Similar conformational changes are observed when peptide 2_NB is mixed with anionic liposomes. The CD spectra of peptide 2_NB in buffer and in the presence of neutral liposomes display minima at ca. 205 nm. Upon mixing peptide 2_NB with anionic liposomes, the minimum shifts to ca. 218 nm. These studies with liposomes support a model in which the N-2-nitrobenzyl group does not prevent peptide 2_NB from interacting with anionic lipids but instead prevents the formation of oligomers that cause dye leakage.
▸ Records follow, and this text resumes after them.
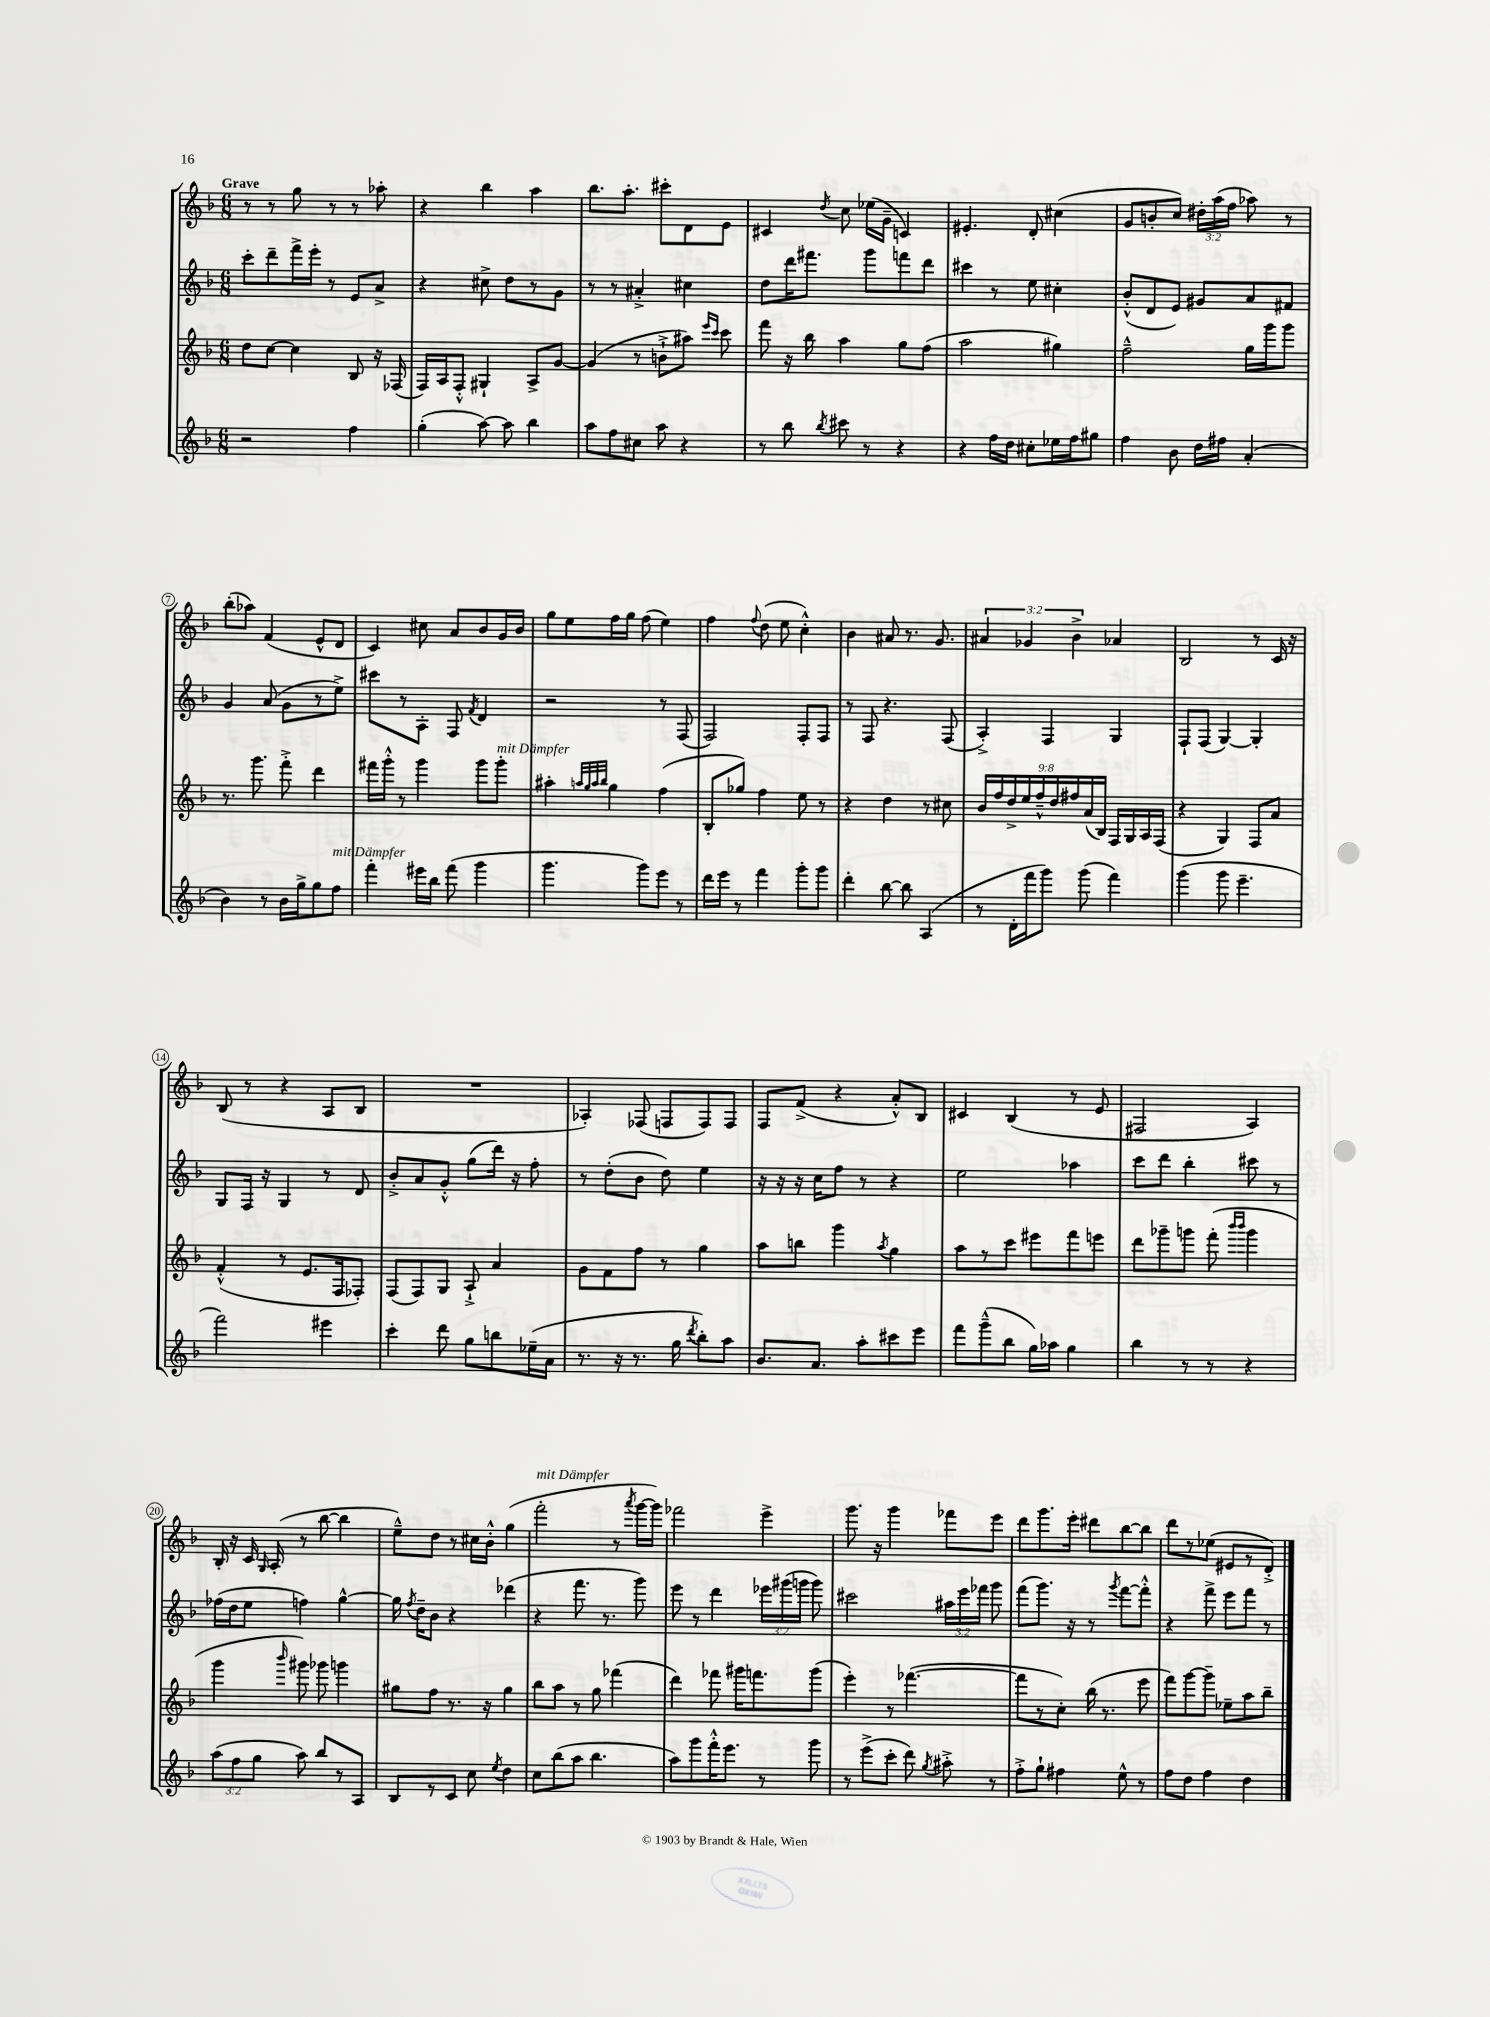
<<
\new StaffGroup <<
\new Staff = "s0" {
    \clef treble \key f \major \numericTimeSignature \time 6/8 \override Staff.TupletNumber.text = #tuplet-number::calc-fraction-text \tempo "Grave"
    \autoBeamOff r8 r8 g''8 r8 r8 aes''8-. |
    r4 bes''4 a''4 |
    bes''8.[ a''8.]-. cis'''8[-. d'8 e'8] |
    cis'4 \acciaccatura { d''8 } c''8 ees''16[( g'16]-- c'4) |
    eis'4.-. d'8-. cis''4( |
    g'8[ b'8-. c''8]) \tuplet 3/2 { dis''16[-. a''16( f''16] } aes''8) r8 |
    bes''8[-.( aes''8]) f'4( e'8[-^ d'8] |
    c'4) cis''8 a'8[ bes'8 g'16 bes'16] |
    g''8[ e''8 f''16 g''16] f''8( e''4) |
    f''4 \appoggiatura { f''8 } d''8( e''8 c''4-.-^) |
    bes'4 ais'8 r8. g'8. |
    \tuplet 3/2 { ais'4 ges'4 bes'4-> } aes'4 |
    bes2 r8 c'16 r16 |
    bes8( r8 r4 a8[ bes8] |
    R2. |
    aes4-.) fes8( f8[ f8) f8] |
    f8[ f'8]->( r4 a'8[-.-^) bes8] |
    cis'4 bes4( r8 e'8 |
    fis2 a4) |
    bes16-. r16 c'16 \grace { g16 } a16-.( r8 bes''8~ bes''4 |
    e''8[---^) d''8] r8 cis''16[ bes'16]-.-^ g''4( |
    f'''2-.^\markup { \italic "mit Dämpfer" } r8 \acciaccatura { a'''8 } g'''16[~ g'''16]) |
    fes'''2 e'''4-> |
    g'''8. r16 g'''4 fes'''8[ e'''8] |
    d'''8[ g'''8. e'''16]-. dis'''8[ bes''8~ bes''8] |
    d'''8[ r8 ees''8]( eis'8[ r8 d'8]-.->) \bar "|." |
}
\new Staff = "s1" {
    \clef treble \key f \major \numericTimeSignature \time 6/8 \override Staff.TupletNumber.text = #tuplet-number::calc-fraction-text
    \autoBeamOff c'''8[-. d'''8-- f'''16-> e'''16]-. r8 e'8[ a'8]-> |
    r4 cis''8-> d''8[ r8 g'8] |
    r8 r8 ais'4-.-> cis''4 |
    d''8[ d'''16 fis'''8.] g'''8[ f'''8 d'''8] |
    cis'''4 r8 e''8 cis''4-. |
    bes'8[-.-^( d'8 e'8]) gis'8[ a'8 fis'8] |
    g'4 a'8( g'8[ r8 e''8]->) |
    cis'''8[ r8 a8]-. f8 \acciaccatura { f'8 } d'4 |
    r2 r8 f8( |
    f2) f8[-. f8] |
    r8 f8 r4. f8( |
    a4-.->) f4 g4 |
    f8[-! f8]( g4~) g4-. |
    g8[ f16] r16 g4 r8 d'8 |
    bes'8[-.-> a'8 g'8]-.-^ g''8[( d'''16]) r16 f''8-. |
    r8 d''8[-.( bes'8] d''8) e''4 |
    r16 r16 r16 c''16[ f''8] r8 r4 |
    e''2 aes''4 |
    c'''8[ d'''8] bes''4-. cis'''8 r8 |
    fes''16[( d''16 e''8] f''4) g''4~-^ |
    g''16 \acciaccatura { f''8 } d''16[-- bes'8] r4 des'''4( |
    r4 f'''8. r8. g'''8) |
    e'''8 r8 d'''4 \tuplet 3/2 { ees'''16[ gis'''16( g'''16] } g'''8) |
    cis'''2 \tuplet 3/2 { ais''16[ e'''16 fes'''16] } g'''8 |
    f'''8[( g'''8.]) r16 r8 \acciaccatura { g'''8 } f'''8[~ f'''8]-.-^ |
    r4 f'''8-> e'''8[ f'''8] r8 \bar "|." |
}
\new Staff = "s2" {
    \clef treble \key f \major \numericTimeSignature \time 6/8 \override Staff.TupletNumber.text = #tuplet-number::calc-fraction-text
    \autoBeamOff d''8[ c''8]~ c''4 bes8 r16 fes16( |
    f16[) a16 f8]-.-^ gis4-! a8[-> g'8]~ |
    g'4( r8 b'8[-!-> ais''8]) \grace { e'''16[ c'''16] } c'''8 |
    f'''8 r16 bes''16 a''4 g''8[ f''8]( |
    a''2 gis''4) |
    f''2---^ g''16[ g'''16 g'''8] |
    r8. g'''8. f'''8-.-> d'''4 |
    fis'''16[ g'''16]-.-^ r8 g'''4 g'''8[ g'''8]-.^\markup { \italic "mit Dämpfer" } |
    ais''4-. \grace { a''32[ g''32 a''32 bes''32] } g''4 f''4( |
    bes8[-. ges''8]) f''4 e''8 r8 |
    r4 d''4 r8 cis''8 |
    \tuplet 9/8 { bes'16[ f''16 d''16-> e''16 f''16---^ d''16 fis''16 a'16( bes16]) } f16[ g16 a16 f16]( |
    r4 g4) f8[ a'8] |
    f'4-.-^( r8 e'8.[ f16 fes8]-.) |
    f8[( f8) g8] a8-!-> a'4 |
    g'8[ f'8 f''8] r8 g''4 |
    a''8[ b''8] g'''4 \acciaccatura { a''8 } g''4 |
    a''8[ r8 c'''8] eis'''8[ f'''8 e'''8] |
    d'''8[ ges'''8-- g'''8] f'''8-.( \grace { bes'''16[ bes'''16] } g'''4 |
    g'''4 \grace { bes'''16 } gis'''8) ges'''8 g'''4 |
    gis''8[ f''8] r8. r16 gis''4 |
    bes''8[ a''8] r8 g''8 fes'''4( |
    d'''4) fes'''8 gis'''16[ f'''8. gis'''8]( |
    e'''4-.) r8 fes'''4.~( |
    fes'''8[ r8 c''8]-.) bes''16( r8. e'''8 |
    f'''8[) g'''8~ g'''8]-- ees''8[-- a''8 bes''8]-- \bar "|." |
}
\new Staff = "s3" {
    \clef treble \key f \major \numericTimeSignature \time 6/8 \override Staff.TupletNumber.text = #tuplet-number::calc-fraction-text
    \autoBeamOff r2 f''4 |
    g''4-.( a''8~) a''8 bes''4 |
    a''8[ f''8 cis''8] a''8 r4 |
    r8 bes''8 \acciaccatura { bes''8 } cis'''8 r8 r4 |
    r4 f''16[ d''16] cis''8[-. ees''16 f''16 gis''8] |
    f''4 bes'8 d''16[ fis''16] a'4-.( |
    bes'4) r8 bes'16[ g''16-> g''8 f''8]^\markup { \italic "mit Dämpfer" } |
    f'''4-. eis'''16[ bes''16] f'''8( g'''4 |
    g'''4. g'''8[) e'''8] r8 |
    d'''16[ e'''16] r8 f'''4 g'''8[-. g'''8] |
    d'''4-. bes''8~ bes''8 a4( |
    r8 d'16[-. f'''16 g'''8]) g'''8( f'''4) |
    g'''4( g'''8 e'''4.-- |
    f'''2) eis'''4 |
    c'''4-. d'''8 g''8[ b''8 ees''16--( a'16] |
    r8. r16 r8. g''16 \acciaccatura { d'''8 } bes''8[-.) a''8] |
    bes'8.[ a'8.] a''8[-. cis'''8 e'''8] |
    f'''8[ g'''8---^( bes''8] g''16[) aes''16] g''4 |
    bes''4 r8 r8 r4 |
    \tuplet 3/2 { a''8[( f''8 g''8] } a''8) bes''8[ r8 a8] |
    bes8[ r8 c'8] c''8 \acciaccatura { e''8 } d''4 |
    c''8[ bes''8( a''8] bes''4. |
    a''8[) g'''8 f'''16-.-^ e'''8.] r8 g'''8 |
    r8 e'''8[->( c'''8]-. d'''8) \acciaccatura { g''8 } ais''8-.-> r8 |
    f''8[-.-> g''8]-! fis''4 e''8-^ r8 |
    f''8[ d''8] f''4 d''4 \bar "|." |
}
>>
>>
\layout { \context { \Score \override BarNumber.stencil = #(make-stencil-circler 0.1 0.3 ly:text-interface::print) } }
The SDS-PAGE, cytotoxicity, and liposome studies establish that the N-2-nitrobenzyl group can be incorporated into macrocyclic peptides to control both their assembly and their biological properties. The N-2-nitrobenzyl group in peptide 2_NB disrupts its assembly into hexamers in SDS-PAGE, markedly reduces its toxicity, and decreases its ability to induce membrane leakage. Removal of the N-2-nitrobenzyl group with long-wave UV light restores hexamer formation, toxicity, and membrane leakage. Collectively these studies suggest that peptide 2 is toxic to SH-SY5Y cells through a mechanism that involves membrane disruption, mediated by oligomers of the peptide.

3. Controlling the Assembly of Triangular Trimers with Light.
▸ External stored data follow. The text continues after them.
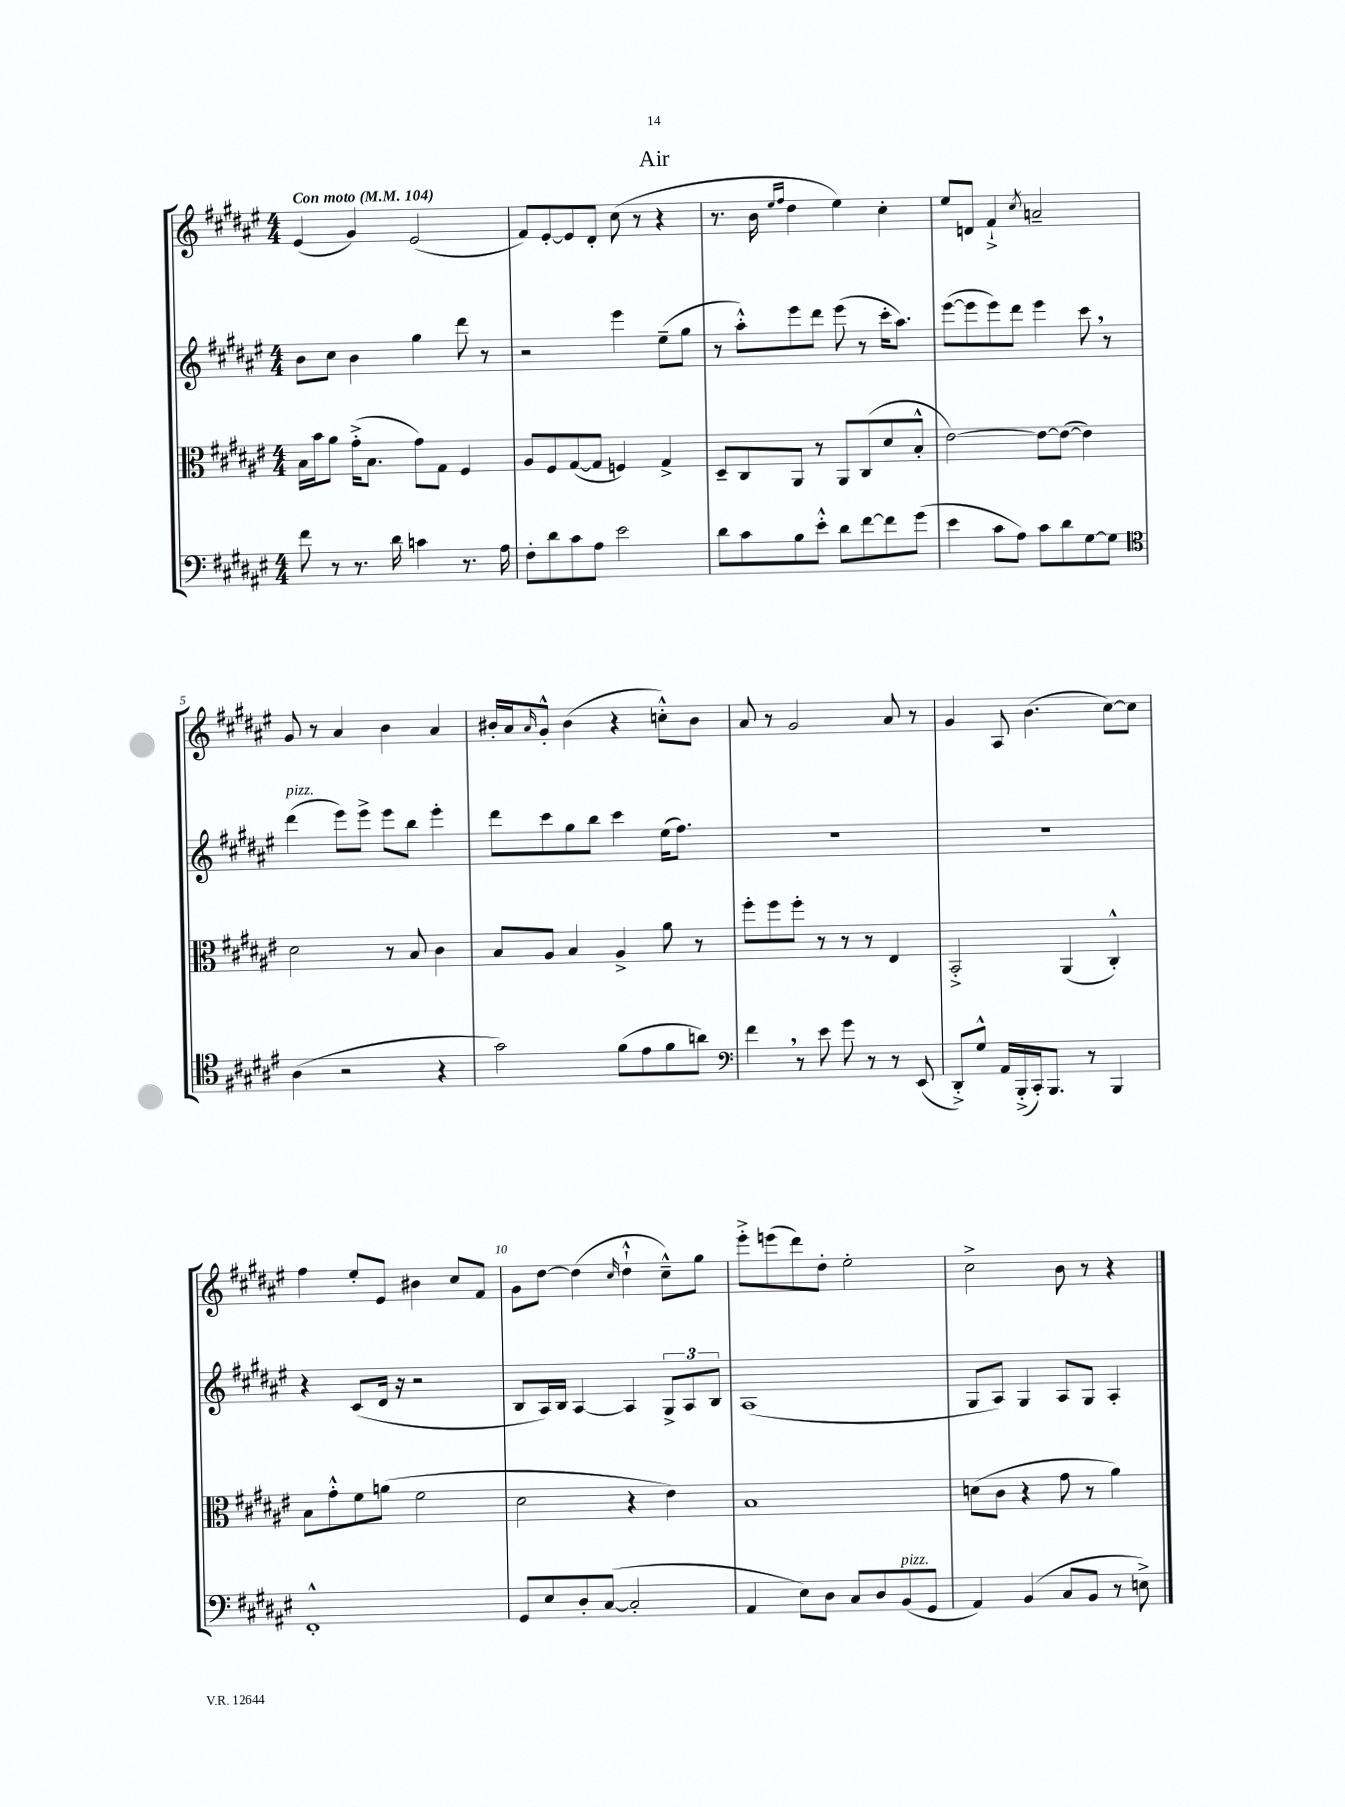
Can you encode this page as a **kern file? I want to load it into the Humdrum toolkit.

**kern	**kern	**kern	**kern
*staff4	*staff3	*staff2	*staff1
*clefF4	*clefC3	*clefG2	*clefG2
*k[f#c#g#d#a#e#]	*k[f#c#g#d#a#e#]	*k[f#c#g#d#a#e#]	*k[f#c#g#d#a#e#]
*M4/4	*M4/4	*M4/4	*M4/4
*MM104	*MM104	*MM104	*MM104
8f#	16B	8b	(4e#
.	16b	.	.
8r	8a#	8cc#	.
8.r	(16g#'^	4b	4g#)
.	8.B	.	.
16d#	.	.	.
4c	8g#)	4gg#	(2e#
.	8G#	.	.
8.r	4F#	8ddd#	.
.	.	8r	.
16A#	.	.	.
=	=	=	=
8F#'	8A#	2r	8f#)
8d#	8F#	.	[8e#'
8c#	([8G#	.	8e#]
8A#	8G#]	.	8d#'
2e#	4F)	4eee#	(8cc#
.	.	.	8r
.	4G#^	(8ee#~	4r
.	.	8gg#	.
=	=	=	=
8d#	8D#~	8r	8.r
8c#	8C#	8aa#'^^)	.
.	.	.	16b
.	.	.	16qqee#
.	.	.	16qqff#
8B	8AA#	8eee#	4dd#
8e#'^^	8r	8ddd#	.
8d#	8AA#	(8eee#	4ee#)
[8f#	(8C#	8r	.
8f#]	8d#	16ccc#'	4cc#'
.	.	8.aa#)	.
(8g#	8B'^^	.	.
=	=	=	=
4e#	[2e#)	([8eee#	8ee#
.	.	8eee#]	8d
8c#	.	8eee#)	4f#`^
8A#)	.	8ddd#	.
.	.	.	8qcc#
8c#	8e#_	4eee#	2a~
8d#	(8e#_	.	.
[8G#	4e#])	8ccc#	.
8G#]	.	8r	.
=	=	=	=
*clefC4	*	*	*
(4A#	2d#	(4ddd#	8g#
.	.	.	8r
2r	.	8eee#)	4a#
.	.	8eee#^	.
.	8r	8eee#	4b
.	8B	8bb	.
4r	4c#	4eee#'	4a#
=	=	=	=
2g#)	8B	8ddd#	16b#'
.	.	.	16a#
.	.	.	16qqa#
.	8A#	8ccc#	8g#'^^
.	4B	8gg#	(4b#
.	.	8bb	.
(8f#	4A#^	4ccc#	4r
8e#	.	.	.
8f#	8a#	(16ee#	8cc'^^)
.	.	8.ff#)	.
8a)	8r	.	8b#
=	=	=	=
*clefF4	*	*	*
4f#	8ff#'	1r	8a#
.	8ff#	.	8r
8r	8ff#'	.	2g#
8e#	8r	.	.
8g#	8r	.	.
8r	8r	.	.
8r	4E#	.	8a#
(8EE#	.	.	8r
=	=	=	=
8DD#'^)	2BB'^	1r	4g#
8G#^^	.	.	.
16AA#	.	.	8A#
(16BBB'^	.	.	.
16CC#')	.	.	(4.b
8.BBB	.	.	.
.	(4AA#	.	.
8r	.	.	.
4BBB	4C#'^^)	.	[8cc#)
.	.	.	8cc#]
=	=	=	=
1FF#'^^	8B	4r	4ff#
.	8g#'^^	.	.
.	8f#	(8c#	8ee#'
.	(8a	16d#	8e#
.	.	16r	.
.	2f#	2r	4b#
.	.	.	8cc#
.	.	.	8f#
=	=	=	=
8GG#	2d#	8B	8g#
8E#	.	16A#)	[8dd#
.	.	16B	.
8D#'	.	[4A#	(4dd#]
([8C#	.	.	.
.	.	.	16qqcc#
2C#']	4r	4A#]	4dd#`^^
.	4e#)	12G#^	8cc#~^^)
.	.	12A#	.
.	.	.	8gg#
.	.	12B	.
=	=	=	=
4AA#	1B	(1A#	8eee#'^
.	.	.	(8eee
8E#)	.	.	8ddd#)
8D#	.	.	8dd#'
8C#	.	.	2ee#'
8D#	.	.	.
(8BB	.	.	.
8GG#	.	.	.
=	=	=	=
4AA#)	(8d	8G#	2cc#^
.	8c#	8A#)	.
(4BB	4r	4G#	.
8C#	8g#	8A#	8b
8BB	8r	8G#	8r
8r	4a#)	4A#'	4r
8E^)	.	.	.
==	==	==	==
*-	*-	*-	*-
The ability of the N-2-nitrobenzyl group to control the assembly of peptide 2 suggested that we could incorporate N-2-nitrobenzyl groups into a covalently crosslinked trimer derived from peptide 1_NB. Our laboratory has previously developed two crosslinked trimeric homologues of peptide 1 to gain insights into the biological properties of the triangular trimer motif (Figure 11A).³³ These trimers are identical in amino acid sequence and only differ in the placement of three N-methyl groups. The N-methyl groups are on Gly₃₃ in trimer 1, blocking the Aβ_30–36 β-strands from further hydrogen bonding, while the N-methyl groups are on Phe₂₀ in trimer 2, allowing the Aβ_30–36 β-strands to further hydrogen bond. Trimers 1 and 2 assemble to form different oligomers due to blocking or exposing the Aβ_30–36 β-strands. Trimer 1 assembles as a hexamer, which is observed crystallographically and in SDS-PAGE; trimer 2 assembles as a dodecamer, which is also observed crystallographically and in SDS-PAGE. Gly₃₃ participates in a hydrogen-bonding interface with Ile₃₁ within the dodecamer (Figure 11B). We hypothesized that replacing the N-methyl groups in trimer 1 with photolabile N-2-nitrobenzyl groups would result in a triangular trimer that forms a hexamer and that photolysis of the N-2-nitrobenzyl groups would switch the supramolecular assembly to a dodecamer (Figure 11C). To test this hypothesis, we prepared and studied photocaged trimer 3, which contains three N-2-nitrobenzyl groups.

Figure 11. — Design of a photocaged triangular trimer. (A) Cartoon of two crosslinked trimers derived from peptide 1 highlighting the different positions of the N-methyl groups. (B) X-ray crystallographic structure of the dodecamer formed by trimer 2 (PDB 5SUR). Inset shows the hydrogen-bonding interface between three Aβ_30–36 β-strands from three neighboring trimers. (C) Cartoon illustrating the photolysis and decaging of trimer 3 to form trimer 4.